CFOTL: Tell us about Envoy and what attracted you to the opportunity?
Terrero: I like to say we’re challenging the status quo with innovations in a space that has really long been neglected. Which is the office, right? If you’ve ever visited an office and signed in on an iPad, the odds are really high that you used the Envoy platform to sign in. Envoy has really redefined how offices interact with visitors, manage deliveries, book conference rooms. Now, with our new product that we launched because of COVID, that we call Protect, we’re helping companies not only return back to the office safely, but do cool things like capacity management and many other (functional processes) that we will be launching soon to help folks manage their workspace. We’re the market leader by far. What sets us apart from our competition is that we’ve developed the most robust suite of products.

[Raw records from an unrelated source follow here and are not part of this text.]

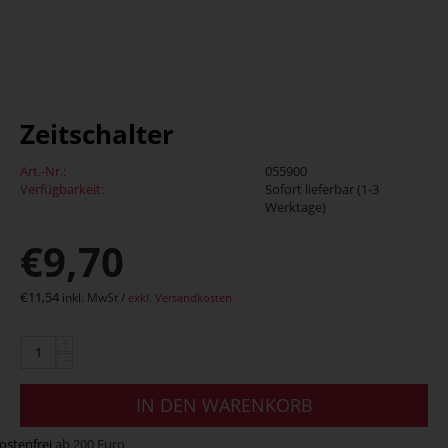
Zeitschalter
Art.-Nr.:
055900
Verfügbarkeit:
Sofort lieferbar (1-3
Werktage)
€
9,70
€
11,54
inkl. MwSt /
exkl. Versandkosten
+
−
IN DEN WARENKORB
ostenfrei
ab 200 Euro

As well as a mobile offering, in hundreds of integrations, for everything from Wi-Fi routers to keyless door access, and an incredible roadmap that our customers are really excited about, that includes hot-desking and ticketing in the future.
I joined Envoy because I was looking for a company that actually had a lot of what Envoy had, from a financial standpoint. That is, we have basically a viral component or a freemium component, where we have a self-serve function. People can just come to the site and pick our product up or buy it, without the interaction of a sales person. Which is very much like My Etsy and my Indiegogo experience. (In other words) it is a marketplace that has a viral loop, if you will. At the same time, it has an enterprise sales component, which from an experience standpoint is what I had at Quid. But in my experience, companies do not often have these two components together. So in terms of thinking about the FP&A side of the house, this really adds more complexity, because it has everything and that’s pretty exciting for me.